After finding the line with "white jar [753,298,782,349] -> none" in the entries below, retype exactly each line from there through the line with "brown shelf [384,8,634,97] -> none", including that final line.

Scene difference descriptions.
== Segment start ==

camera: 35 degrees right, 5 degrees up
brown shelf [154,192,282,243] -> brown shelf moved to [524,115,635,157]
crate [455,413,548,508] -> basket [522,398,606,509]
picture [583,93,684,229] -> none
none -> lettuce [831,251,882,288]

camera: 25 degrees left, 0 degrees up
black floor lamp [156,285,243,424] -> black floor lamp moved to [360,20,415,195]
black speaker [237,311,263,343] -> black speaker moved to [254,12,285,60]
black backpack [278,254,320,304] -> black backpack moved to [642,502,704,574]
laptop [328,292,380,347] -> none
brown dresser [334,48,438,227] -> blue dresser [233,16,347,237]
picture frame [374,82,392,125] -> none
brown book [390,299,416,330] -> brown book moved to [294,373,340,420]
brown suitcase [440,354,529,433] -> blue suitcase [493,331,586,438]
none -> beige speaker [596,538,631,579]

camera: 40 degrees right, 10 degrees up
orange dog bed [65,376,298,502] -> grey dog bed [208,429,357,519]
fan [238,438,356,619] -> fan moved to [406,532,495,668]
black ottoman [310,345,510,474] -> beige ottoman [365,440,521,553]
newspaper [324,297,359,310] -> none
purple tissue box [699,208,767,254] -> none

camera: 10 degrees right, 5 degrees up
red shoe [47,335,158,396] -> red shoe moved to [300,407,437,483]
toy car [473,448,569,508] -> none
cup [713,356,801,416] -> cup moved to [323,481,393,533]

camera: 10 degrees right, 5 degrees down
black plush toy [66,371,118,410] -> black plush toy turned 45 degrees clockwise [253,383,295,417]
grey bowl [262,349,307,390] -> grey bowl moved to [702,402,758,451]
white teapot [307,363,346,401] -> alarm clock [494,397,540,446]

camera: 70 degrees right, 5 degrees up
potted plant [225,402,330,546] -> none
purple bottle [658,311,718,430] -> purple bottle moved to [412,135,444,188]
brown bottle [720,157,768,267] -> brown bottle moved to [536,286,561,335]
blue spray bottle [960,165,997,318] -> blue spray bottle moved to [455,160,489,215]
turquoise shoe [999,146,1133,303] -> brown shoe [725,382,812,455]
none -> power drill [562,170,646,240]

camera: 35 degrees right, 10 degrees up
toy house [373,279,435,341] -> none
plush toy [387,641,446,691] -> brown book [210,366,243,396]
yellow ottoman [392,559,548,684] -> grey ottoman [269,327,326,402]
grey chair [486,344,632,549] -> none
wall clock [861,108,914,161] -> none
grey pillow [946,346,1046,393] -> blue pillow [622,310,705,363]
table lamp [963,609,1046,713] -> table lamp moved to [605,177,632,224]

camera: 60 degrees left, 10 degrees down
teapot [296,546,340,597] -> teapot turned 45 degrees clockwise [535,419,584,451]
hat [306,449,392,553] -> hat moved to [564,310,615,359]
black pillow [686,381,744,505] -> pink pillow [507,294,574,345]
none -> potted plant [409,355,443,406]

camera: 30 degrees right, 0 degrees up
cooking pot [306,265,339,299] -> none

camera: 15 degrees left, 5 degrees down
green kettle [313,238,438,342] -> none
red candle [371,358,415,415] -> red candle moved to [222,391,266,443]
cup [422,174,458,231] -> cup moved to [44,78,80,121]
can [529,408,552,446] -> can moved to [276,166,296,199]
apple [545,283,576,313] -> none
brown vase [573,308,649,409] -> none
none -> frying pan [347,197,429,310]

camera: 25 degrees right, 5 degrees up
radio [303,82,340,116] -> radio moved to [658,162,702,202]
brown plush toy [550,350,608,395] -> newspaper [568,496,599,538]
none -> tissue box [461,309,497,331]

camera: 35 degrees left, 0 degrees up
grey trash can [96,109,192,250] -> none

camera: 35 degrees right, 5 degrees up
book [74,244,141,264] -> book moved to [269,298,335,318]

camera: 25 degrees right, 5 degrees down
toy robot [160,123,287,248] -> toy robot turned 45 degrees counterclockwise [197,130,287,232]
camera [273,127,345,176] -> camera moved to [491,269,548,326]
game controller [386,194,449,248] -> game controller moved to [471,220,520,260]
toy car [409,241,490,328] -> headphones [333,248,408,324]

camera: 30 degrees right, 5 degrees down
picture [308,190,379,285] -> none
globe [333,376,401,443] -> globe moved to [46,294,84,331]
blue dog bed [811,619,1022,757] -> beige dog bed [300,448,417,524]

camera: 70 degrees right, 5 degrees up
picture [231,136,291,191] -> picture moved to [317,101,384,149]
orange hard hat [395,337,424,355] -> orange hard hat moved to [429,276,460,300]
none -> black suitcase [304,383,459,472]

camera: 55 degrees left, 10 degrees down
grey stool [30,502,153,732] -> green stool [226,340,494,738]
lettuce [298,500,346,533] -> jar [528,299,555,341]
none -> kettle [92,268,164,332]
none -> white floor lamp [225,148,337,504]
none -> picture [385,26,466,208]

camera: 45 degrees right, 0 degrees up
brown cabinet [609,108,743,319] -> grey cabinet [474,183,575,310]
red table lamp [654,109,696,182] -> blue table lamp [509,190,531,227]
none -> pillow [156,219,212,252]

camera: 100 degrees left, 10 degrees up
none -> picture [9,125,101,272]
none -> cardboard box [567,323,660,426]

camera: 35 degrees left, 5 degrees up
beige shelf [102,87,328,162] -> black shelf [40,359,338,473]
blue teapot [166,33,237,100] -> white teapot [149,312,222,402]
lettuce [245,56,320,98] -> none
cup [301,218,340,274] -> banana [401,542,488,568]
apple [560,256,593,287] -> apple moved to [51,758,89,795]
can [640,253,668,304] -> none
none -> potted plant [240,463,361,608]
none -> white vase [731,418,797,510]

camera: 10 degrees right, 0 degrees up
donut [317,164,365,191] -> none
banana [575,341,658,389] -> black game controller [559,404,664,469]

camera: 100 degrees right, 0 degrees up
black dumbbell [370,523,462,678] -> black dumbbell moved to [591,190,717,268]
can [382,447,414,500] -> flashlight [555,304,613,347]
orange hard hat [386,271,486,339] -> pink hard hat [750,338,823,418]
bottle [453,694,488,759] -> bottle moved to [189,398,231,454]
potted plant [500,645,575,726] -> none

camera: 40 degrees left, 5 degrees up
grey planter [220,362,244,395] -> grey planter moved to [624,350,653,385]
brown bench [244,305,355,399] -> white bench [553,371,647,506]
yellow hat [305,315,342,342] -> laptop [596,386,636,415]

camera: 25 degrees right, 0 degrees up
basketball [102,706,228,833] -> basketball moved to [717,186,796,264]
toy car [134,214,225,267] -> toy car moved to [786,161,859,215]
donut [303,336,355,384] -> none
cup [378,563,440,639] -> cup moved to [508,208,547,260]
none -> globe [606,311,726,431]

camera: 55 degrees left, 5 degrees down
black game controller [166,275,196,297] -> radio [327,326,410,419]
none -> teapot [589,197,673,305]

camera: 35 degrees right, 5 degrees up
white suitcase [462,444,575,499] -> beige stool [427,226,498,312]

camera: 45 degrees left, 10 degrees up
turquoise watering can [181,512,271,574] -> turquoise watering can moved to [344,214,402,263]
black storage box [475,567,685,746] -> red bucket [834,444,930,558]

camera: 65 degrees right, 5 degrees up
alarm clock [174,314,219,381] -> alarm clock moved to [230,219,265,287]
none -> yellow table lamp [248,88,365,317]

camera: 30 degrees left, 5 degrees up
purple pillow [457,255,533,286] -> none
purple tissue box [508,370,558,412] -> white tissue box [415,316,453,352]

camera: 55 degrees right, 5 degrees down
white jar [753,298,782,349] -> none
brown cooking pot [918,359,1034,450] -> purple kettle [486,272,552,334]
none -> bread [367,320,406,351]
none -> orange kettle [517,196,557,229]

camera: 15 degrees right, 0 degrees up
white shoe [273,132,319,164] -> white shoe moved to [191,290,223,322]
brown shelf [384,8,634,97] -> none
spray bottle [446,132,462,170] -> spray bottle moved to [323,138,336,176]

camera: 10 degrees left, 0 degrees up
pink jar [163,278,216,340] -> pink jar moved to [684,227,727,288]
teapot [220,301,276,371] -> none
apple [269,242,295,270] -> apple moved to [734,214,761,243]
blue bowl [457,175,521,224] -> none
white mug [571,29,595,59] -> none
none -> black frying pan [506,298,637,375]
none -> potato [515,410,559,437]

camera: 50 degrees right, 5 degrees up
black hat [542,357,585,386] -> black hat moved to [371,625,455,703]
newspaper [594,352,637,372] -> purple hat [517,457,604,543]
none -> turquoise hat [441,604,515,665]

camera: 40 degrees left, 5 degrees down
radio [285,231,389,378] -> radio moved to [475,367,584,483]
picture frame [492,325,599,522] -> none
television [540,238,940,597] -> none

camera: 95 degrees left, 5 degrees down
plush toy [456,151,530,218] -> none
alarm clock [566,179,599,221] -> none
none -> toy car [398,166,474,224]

== Segment end ==

Your solution.
white jar [753,298,782,349] -> none
brown cooking pot [918,359,1034,450] -> purple kettle [486,272,552,334]
none -> bread [367,320,406,351]
none -> orange kettle [517,196,557,229]

camera: 15 degrees right, 0 degrees up
white shoe [273,132,319,164] -> white shoe moved to [191,290,223,322]
brown shelf [384,8,634,97] -> none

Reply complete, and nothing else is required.